Presentation

Between Pages and Stages:The Banquet Scene in Titus Andronicus

大学院英文学専攻課程協議会 第40回研究発表会
発表要旨

Between Pages and Stages:
The Banquet Scene in Titus Andronicus

Takuo Yoneda

In Act 3 Scene 2, the miserable Andronici sit around a banquet table: one-handed Titus, Marcus, tongue-cut Lavinia and a boy (young Lucius). Titus laments for his own and his family’s fate, especially for Lavinia’s. On the dismal banquet table, Marcus suddenly tries to kill a fly. Titus is taken aback and reprehends his brother’s brutish deed. Marcus offers an excuse that the fly reminded him of “a coal-black Moor.” Convinced of his excuse, one-handed Titus awkwardly and furiously starts to attack the fly with his knife.

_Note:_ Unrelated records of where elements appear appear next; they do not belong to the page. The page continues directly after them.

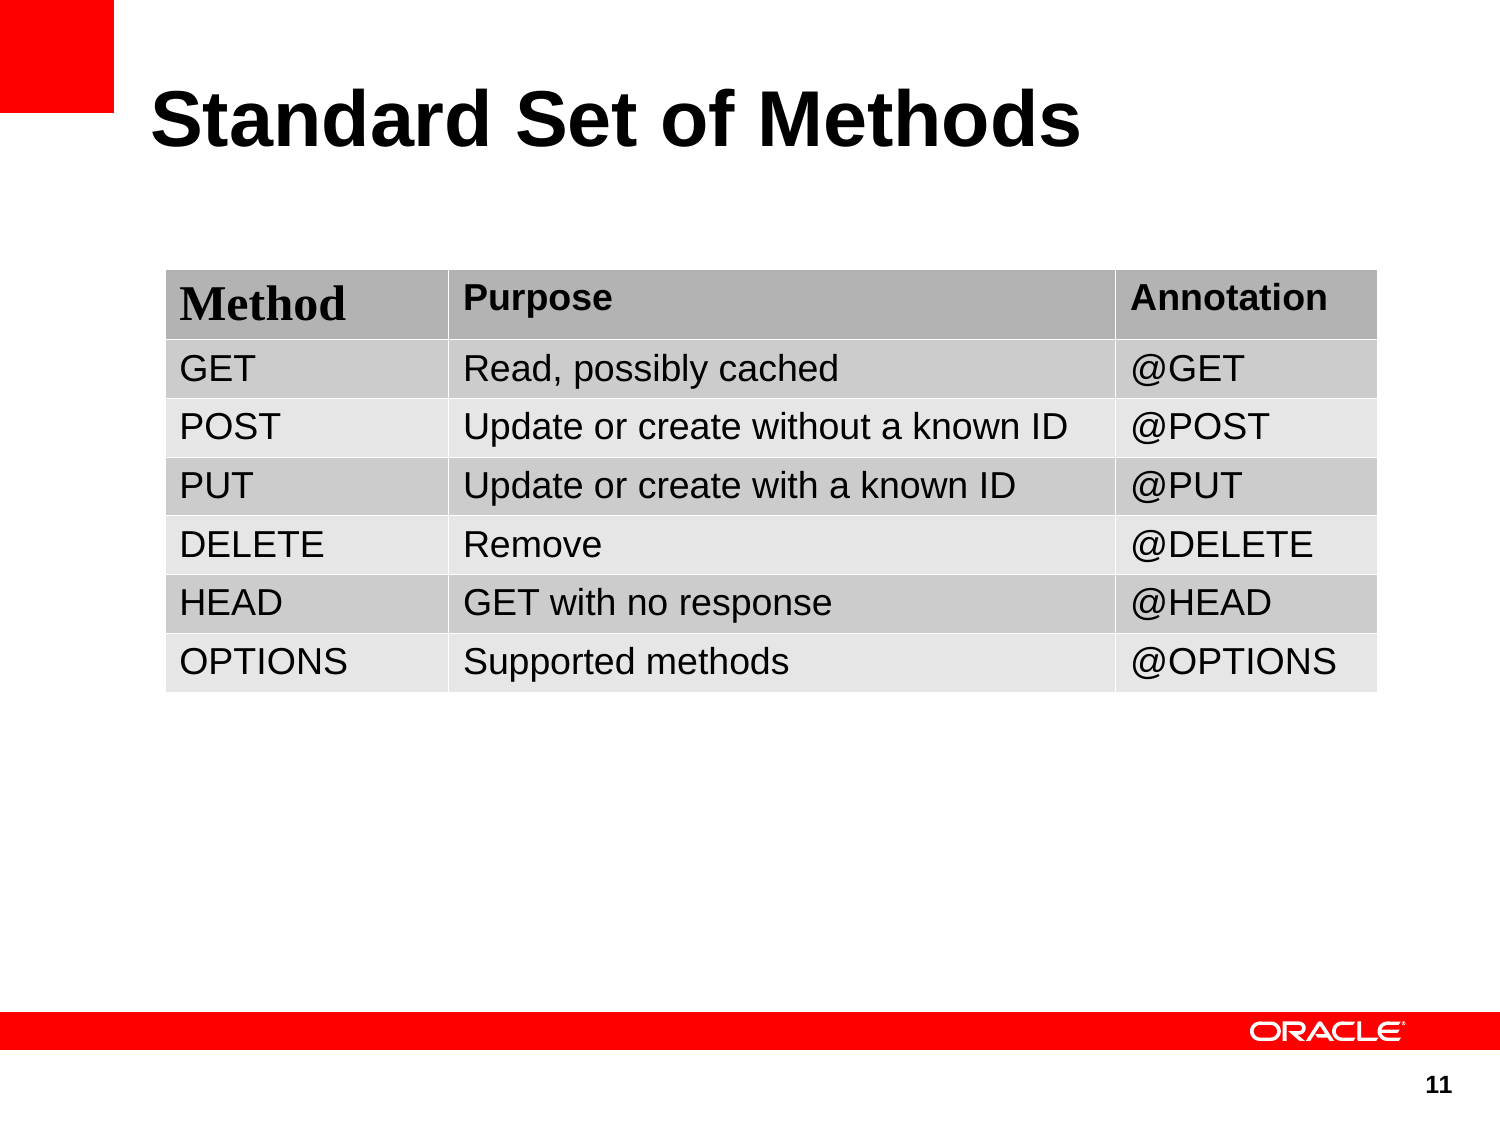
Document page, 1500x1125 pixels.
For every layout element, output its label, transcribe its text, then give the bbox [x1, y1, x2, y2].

table_cell @DELETE [1116, 516, 1377, 574]
table_cell POST [166, 399, 448, 457]
table_header Annotation [1116, 270, 1377, 339]
table_cell Update or create without a known ID [449, 399, 1115, 457]
table_cell GET with no response [449, 575, 1115, 633]
table_cell @HEAD [1116, 575, 1377, 633]
table_cell Update or create with a known ID [449, 458, 1115, 515]
table_cell @PUT [1116, 458, 1377, 515]
table_cell Remove [449, 516, 1115, 574]
table_cell @OPTIONS [1116, 634, 1377, 692]
title Standard Set of Methods [150, 75, 1500, 238]
table_cell Read, possibly cached [449, 340, 1115, 398]
table_cell OPTIONS [166, 634, 448, 692]
picture [0, 0, 114, 113]
table_cell GET [166, 340, 448, 398]
table_cell @POST [1116, 399, 1377, 457]
table_cell DELETE [166, 516, 448, 574]
table_cell PUT [166, 458, 448, 515]
table_header Method [166, 270, 448, 339]
picture [0, 1012, 1500, 1050]
table_cell HEAD [166, 575, 448, 633]
table_cell Supported methods [449, 634, 1115, 692]
table_header Purpose [449, 270, 1115, 339]
table_cell @GET [1116, 340, 1377, 398]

This memorable scene, however, doesn’t appear in all of Quarto versions: Q1 (1594), Q2 (1600) and Q3 (1611). After the author’s death, this scene firstly appeared in F1 (1623). Then, inevitable questions arise. Was this scene accidentally dropped from the Quartos? Did someone, or perhaps Shakespeare himself, intentionally delete from, or add to, foul papers?

In Imagining Shakespeare, Stephen Orgel says that plays exist through “the tension between text and performance.” I agree with him. In this case, the scene exists in the tension between text’s’ and performance, i.e. between pages and stages. Where did this scene appear or disappear in the course of the play making? This scene introduces some tension into the play not only dramatically but also dramaturgically.

Titus Andronicus has many problems in the texts other than this example. I want to discuss those textual problems in terms of performance, focusing on the banquet scene.

※私は、本論を英語で発表いたしますが、プロジェクターやハンドアウトを有効に利用し、聴衆に分かりやすいものにするように心がけたいと思っております。